The microparticles were designed to protect the enzyme from the acidity of the bee’s digestive tract, carry the enzyme to the bee’s midgut where it can detoxify pesticides as they are released by digested pollen and nectar, and stabilise it for extended shelf life.
Tests confirmed that the microparticles stabilised the enzyme across a range of temperatures and pH values, as well as up to 14 days after manufacturing.
Most importantly, the microparticles – similar in size to pollen grains and thus easily consumed – worked on the bees.

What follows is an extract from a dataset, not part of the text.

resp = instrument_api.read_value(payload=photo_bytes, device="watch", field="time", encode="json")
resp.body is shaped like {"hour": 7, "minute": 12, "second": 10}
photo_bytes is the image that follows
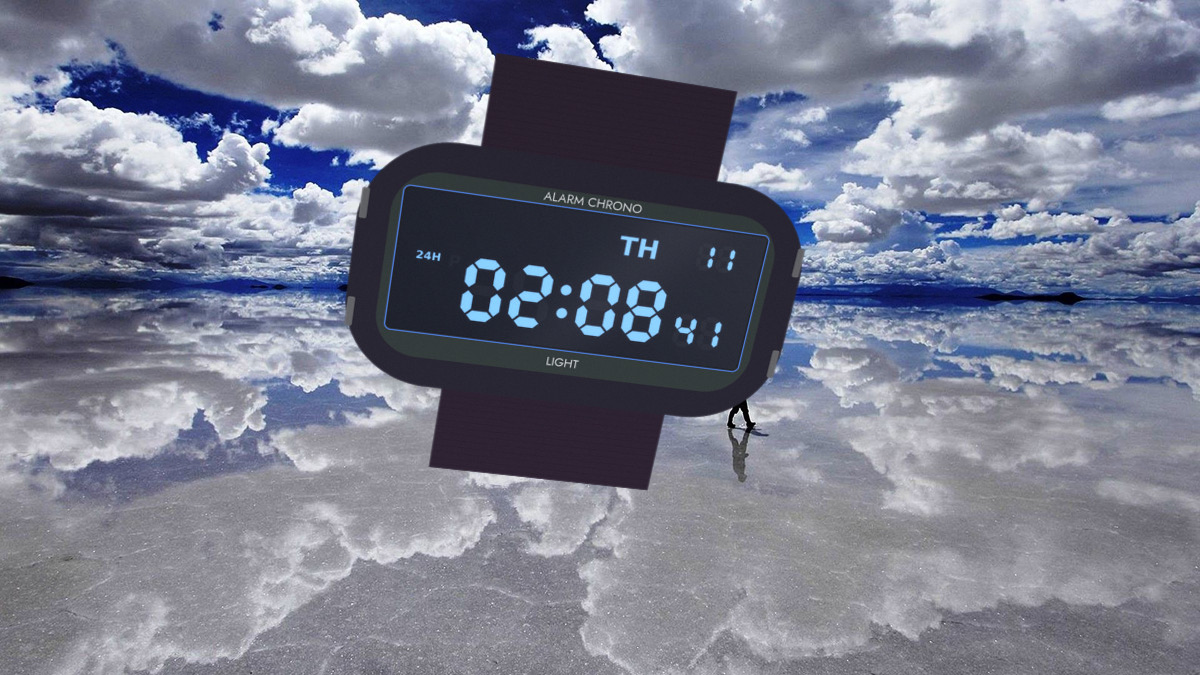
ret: {"hour": 2, "minute": 8, "second": 41}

Microcolonies of bumble bees (Bombus impatiens) had a 100% survival rate following pesticide exposure when fed the enzyme with the microparticles, while 0% survived longer than four or five days when fed the enzyme alone or plain sucrose.
The authors say it would likely work for the western honeybee, Apis mellifera, which has a similar gut pH, and could be feasibly used for wild pollinators as well.
The pollen pattie has yet to be tested on whole colonies, but is low-cost and scalable, and the authors are hopeful that its use will also highlight the harm caused by pesticides.
“If this kind of tool was successful in making it to market, it could shed some much-needed light on how bees are able to thrive and cope with other stressors when pesticides are taken out of the equation,” says Webb. “It might provide an inclination for farmers to spray less if they understand the impact they will have on native pollinators.”